The governor lifted a midnight-to-5 a.m. curfew in place for two days.

The Highway Patrol captain in charge of security in turbulent Ferguson, Missouri — backed for the first time by National Guard troops — vowed Monday that looters and vandals would not disrupt “the soul of this community.”

Capt. Ron Johnson made the pledge one day after the worst clashes yet between police and demonstrators who are protesting the police shooting death of unarmed black teenager Michael Brown.

“Tonight, we will ensure the safety of the citizens of Ferguson, the visitors to Ferguson, the business of Ferguson,” he told reporters. “We will not allow vandals, criminal elements, to impact the safety and security of this community.”

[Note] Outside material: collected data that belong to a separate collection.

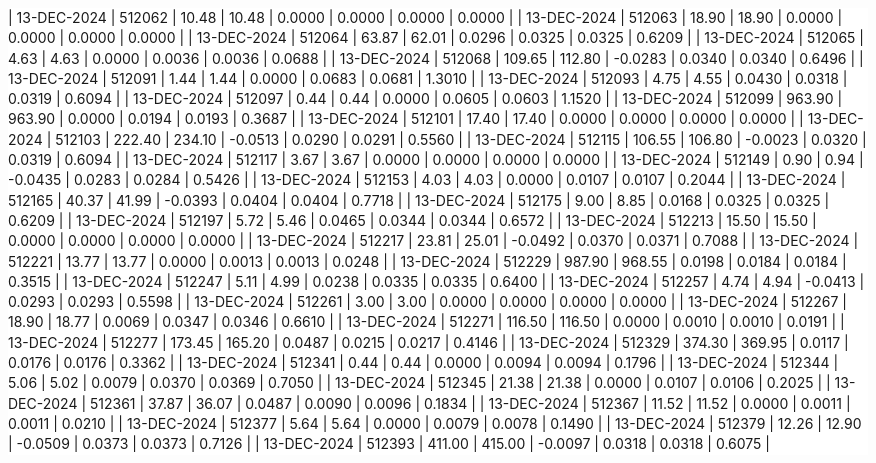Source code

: | 13-DEC-2024 | 512062 | 10.48 | 10.48 | 0.0000 | 0.0000 | 0.0000 | 0.0000 |
| 13-DEC-2024 | 512063 | 18.90 | 18.90 | 0.0000 | 0.0000 | 0.0000 | 0.0000 |
| 13-DEC-2024 | 512064 | 63.87 | 62.01 | 0.0296 | 0.0325 | 0.0325 | 0.6209 |
| 13-DEC-2024 | 512065 | 4.63 | 4.63 | 0.0000 | 0.0036 | 0.0036 | 0.0688 |
| 13-DEC-2024 | 512068 | 109.65 | 112.80 | -0.0283 | 0.0340 | 0.0340 | 0.6496 |
| 13-DEC-2024 | 512091 | 1.44 | 1.44 | 0.0000 | 0.0683 | 0.0681 | 1.3010 |
| 13-DEC-2024 | 512093 | 4.75 | 4.55 | 0.0430 | 0.0318 | 0.0319 | 0.6094 |
| 13-DEC-2024 | 512097 | 0.44 | 0.44 | 0.0000 | 0.0605 | 0.0603 | 1.1520 |
| 13-DEC-2024 | 512099 | 963.90 | 963.90 | 0.0000 | 0.0194 | 0.0193 | 0.3687 |
| 13-DEC-2024 | 512101 | 17.40 | 17.40 | 0.0000 | 0.0000 | 0.0000 | 0.0000 |
| 13-DEC-2024 | 512103 | 222.40 | 234.10 | -0.0513 | 0.0290 | 0.0291 | 0.5560 |
| 13-DEC-2024 | 512115 | 106.55 | 106.80 | -0.0023 | 0.0320 | 0.0319 | 0.6094 |
| 13-DEC-2024 | 512117 | 3.67 | 3.67 | 0.0000 | 0.0000 | 0.0000 | 0.0000 |
| 13-DEC-2024 | 512149 | 0.90 | 0.94 | -0.0435 | 0.0283 | 0.0284 | 0.5426 |
| 13-DEC-2024 | 512153 | 4.03 | 4.03 | 0.0000 | 0.0107 | 0.0107 | 0.2044 |
| 13-DEC-2024 | 512165 | 40.37 | 41.99 | -0.0393 | 0.0404 | 0.0404 | 0.7718 |
| 13-DEC-2024 | 512175 | 9.00 | 8.85 | 0.0168 | 0.0325 | 0.0325 | 0.6209 |
| 13-DEC-2024 | 512197 | 5.72 | 5.46 | 0.0465 | 0.0344 | 0.0344 | 0.6572 |
| 13-DEC-2024 | 512213 | 15.50 | 15.50 | 0.0000 | 0.0000 | 0.0000 | 0.0000 |
| 13-DEC-2024 | 512217 | 23.81 | 25.01 | -0.0492 | 0.0370 | 0.0371 | 0.7088 |
| 13-DEC-2024 | 512221 | 13.77 | 13.77 | 0.0000 | 0.0013 | 0.0013 | 0.0248 |
| 13-DEC-2024 | 512229 | 987.90 | 968.55 | 0.0198 | 0.0184 | 0.0184 | 0.3515 |
| 13-DEC-2024 | 512247 | 5.11 | 4.99 | 0.0238 | 0.0335 | 0.0335 | 0.6400 |
| 13-DEC-2024 | 512257 | 4.74 | 4.94 | -0.0413 | 0.0293 | 0.0293 | 0.5598 |
| 13-DEC-2024 | 512261 | 3.00 | 3.00 | 0.0000 | 0.0000 | 0.0000 | 0.0000 |
| 13-DEC-2024 | 512267 | 18.90 | 18.77 | 0.0069 | 0.0347 | 0.0346 | 0.6610 |
| 13-DEC-2024 | 512271 | 116.50 | 116.50 | 0.0000 | 0.0010 | 0.0010 | 0.0191 |
| 13-DEC-2024 | 512277 | 173.45 | 165.20 | 0.0487 | 0.0215 | 0.0217 | 0.4146 |
| 13-DEC-2024 | 512329 | 374.30 | 369.95 | 0.0117 | 0.0176 | 0.0176 | 0.3362 |
| 13-DEC-2024 | 512341 | 0.44 | 0.44 | 0.0000 | 0.0094 | 0.0094 | 0.1796 |
| 13-DEC-2024 | 512344 | 5.06 | 5.02 | 0.0079 | 0.0370 | 0.0369 | 0.7050 |
| 13-DEC-2024 | 512345 | 21.38 | 21.38 | 0.0000 | 0.0107 | 0.0106 | 0.2025 |
| 13-DEC-2024 | 512361 | 37.87 | 36.07 | 0.0487 | 0.0090 | 0.0096 | 0.1834 |
| 13-DEC-2024 | 512367 | 11.52 | 11.52 | 0.0000 | 0.0011 | 0.0011 | 0.0210 |
| 13-DEC-2024 | 512377 | 5.64 | 5.64 | 0.0000 | 0.0079 | 0.0078 | 0.1490 |
| 13-DEC-2024 | 512379 | 12.26 | 12.90 | -0.0509 | 0.0373 | 0.0373 | 0.7126 |
| 13-DEC-2024 | 512393 | 411.00 | 415.00 | -0.0097 | 0.0318 | 0.0318 | 0.6075 |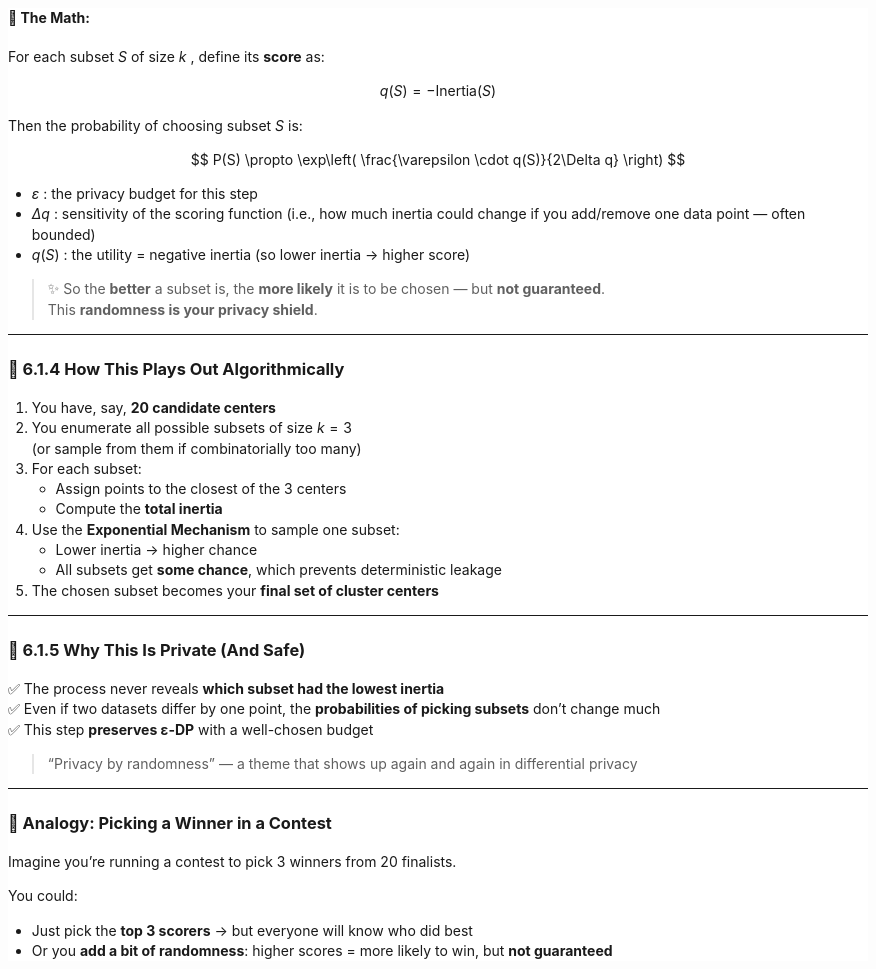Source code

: #### 🚀 The Math:

For each subset  $S$  of size  $k$ , define its **score** as:

$$
q(S) = - \text{Inertia}(S)
$$

Then the probability of choosing subset  $S$  is:

$$
P(S) \propto \exp\left( \frac{\varepsilon \cdot q(S)}{2\Delta q} \right)
$$
*    $\varepsilon$ : the privacy budget for this step
*    $\Delta q$ : sensitivity of the scoring function (i.e., how much inertia could change if you add/remove one data point — often bounded)
*    $q(S)$ : the utility = negative inertia (so lower inertia → higher score)

> ✨ So the **better** a subset is, the **more likely** it is to be chosen — but **not guaranteed**.  
> This **randomness is your privacy shield**.

* * *

### 📌 6.1.4 How This Plays Out Algorithmically

1.  You have, say, **20 candidate centers**
2.  You enumerate all possible subsets of size  $k = 3$   
    (or sample from them if combinatorially too many)
3.  For each subset:
    *   Assign points to the closest of the 3 centers
    *   Compute the **total inertia**
4.  Use the **Exponential Mechanism** to sample one subset:
    *   Lower inertia → higher chance
    *   All subsets get **some chance**, which prevents deterministic leakage
5.  The chosen subset becomes your **final set of cluster centers**

* * *

### 📌 6.1.5 Why This Is Private (And Safe)

✅ The process never reveals **which subset had the lowest inertia**  
✅ Even if two datasets differ by one point, the **probabilities of picking subsets** don’t change much  
✅ This step **preserves ε-DP** with a well-chosen budget

> “Privacy by randomness” — a theme that shows up again and again in differential privacy

* * *

### 🧠 Analogy: Picking a Winner in a Contest

Imagine you’re running a contest to pick 3 winners from 20 finalists.

You could:

*   Just pick the **top 3 scorers** → but everyone will know who did best
*   Or you **add a bit of randomness**: higher scores = more likely to win, but **not guaranteed**
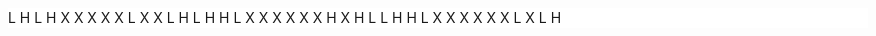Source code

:                              
<tr bgcolor="#FFFFCC">
                             <td>L</td>
                             <td >H</td>
                             <td >L</td>
                             <td >H</td>
                             <td >X</td>
                             <td >X</td>
                             <td >X</td>
                             <td >X</td>
                             <td >X</td>
                             <td >L</td>
                             <td >X</td>
                             <td >X</td>
                             <td>L</td>
                             <td>H</td>
                             </tr>
                             
                             
 <tr bgcolor="#FFFFCC">
                             <td>L</td>
                             <td >H</td>
                             <td >H</td>
                             <td >L</td>
                             <td >X</td>
                             <td >X</td>
                             <td >X</td>
                             <td >X</td>
                             <td >X</td>
                             <td >X</td>
                             <td >H</td>
                             <td >X</td>
                             <td>H</td>
                             <td>L</td>
                             </tr>
                             
                             
                                
 <tr bgcolor="#FFFFCC">
                             <td>L</td>
                             <td >H</td>
                             <td >H</td>
                             <td >L</td>
                             <td >X</td>
                             <td >X</td>
                             <td >X</td>
                             <td >X</td>
                             <td >X</td>
                             <td >X</td>
                             <td >L</td>
                             <td >X</td>
                             <td>L</td>
                             <td>H</td>
                             </tr>
                             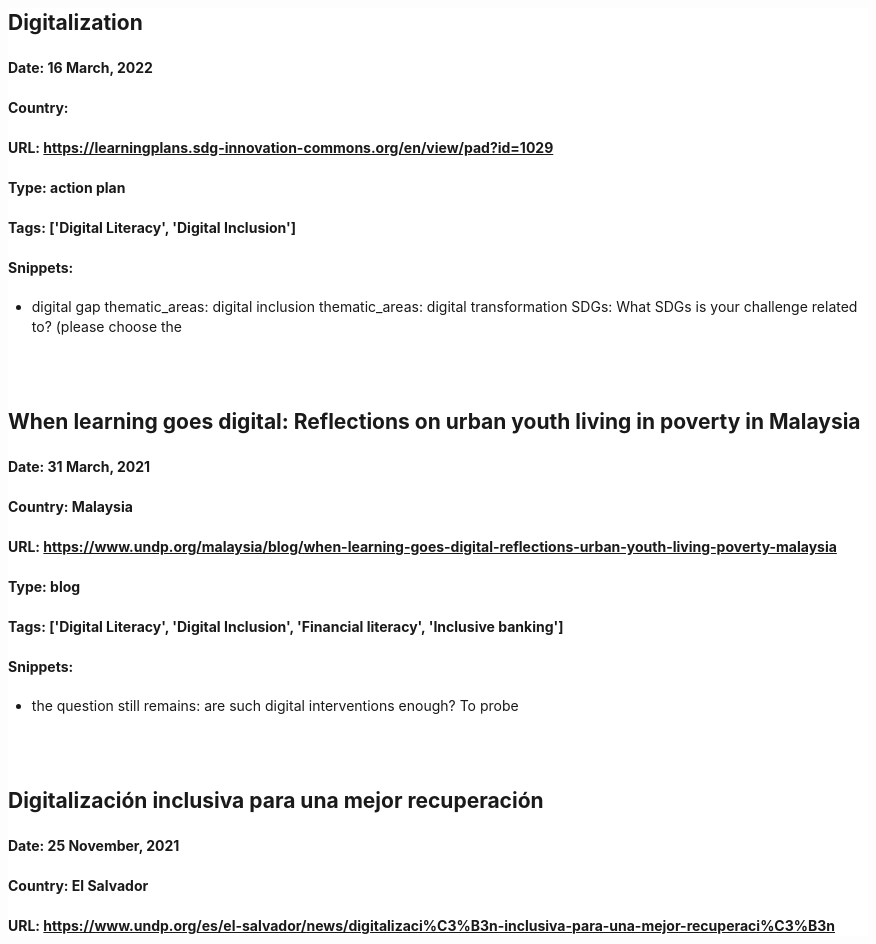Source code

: 
## Digitalization

#### Date: 16 March, 2022

#### Country: 

#### URL: <a href="https://learningplans.sdg-innovation-commons.org/en/view/pad?id=1029" target="_blank">https://learningplans.sdg-innovation-commons.org/en/view/pad?id=1029</a>

#### Type: action plan

#### Tags: ['Digital Literacy', 'Digital Inclusion']

#### Snippets:
- digital gap thematic_areas: digital inclusion thematic_areas: digital transformation SDGs: What SDGs is your challenge related to? (please choose the
<br/><br/><br/>


## When learning goes digital: Reflections on urban youth living in poverty in Malaysia

#### Date: 31 March, 2021

#### Country: Malaysia

#### URL: <a href="https://www.undp.org/malaysia/blog/when-learning-goes-digital-reflections-urban-youth-living-poverty-malaysia" target="_blank">https://www.undp.org/malaysia/blog/when-learning-goes-digital-reflections-urban-youth-living-poverty-malaysia</a>

#### Type: blog

#### Tags: ['Digital Literacy', 'Digital Inclusion', 'Financial literacy', 'Inclusive banking']

#### Snippets:
- the question still remains: are such digital interventions enough? To probe
<br/><br/><br/>


## Digitalización inclusiva para una mejor recuperación

#### Date: 25 November, 2021

#### Country: El Salvador

#### URL: <a href="https://www.undp.org/es/el-salvador/news/digitalizaci%C3%B3n-inclusiva-para-una-mejor-recuperaci%C3%B3n" target="_blank">https://www.undp.org/es/el-salvador/news/digitalizaci%C3%B3n-inclusiva-para-una-mejor-recuperaci%C3%B3n</a>
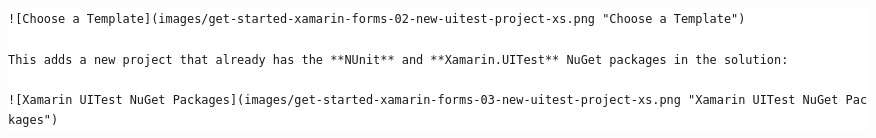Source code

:    ![Choose a Template](images/get-started-xamarin-forms-02-new-uitest-project-xs.png "Choose a Template")

    This adds a new project that already has the **NUnit** and **Xamarin.UITest** NuGet packages in the solution:

    ![Xamarin UITest NuGet Packages](images/get-started-xamarin-forms-03-new-uitest-project-xs.png "Xamarin UITest NuGet Packages")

He gave no operational details but added: “We will ensure that the rights and the freedoms that this nation provides us will allow for protesters. We will go back and work on a plan to ensure that.”

Before daybreak, Gov. Jay Nixon ordered the National Guard to provide additional security. The governor said later that the National Guard's mission would be limited to protecting the officers already in place.

There was no official word by Monday afternoon on how many National Guard troops were being sent in, or from which divisions. The governor said that the Guard troops would report to the Highway Patrol.

Missouri National Guard Brig. Gen. Gregory Mason said that his forces were “well-trained and well-seasoned.”

Nixon also said that a midnight-to-5 a.m. curfew, which had been in place for two nights, would be lifted. Police and protesters clashed both nights, with looting, vandalism, an attempt to overthrow the law enforcement command center and law enforcement officers targeted by gunfire, the governor said.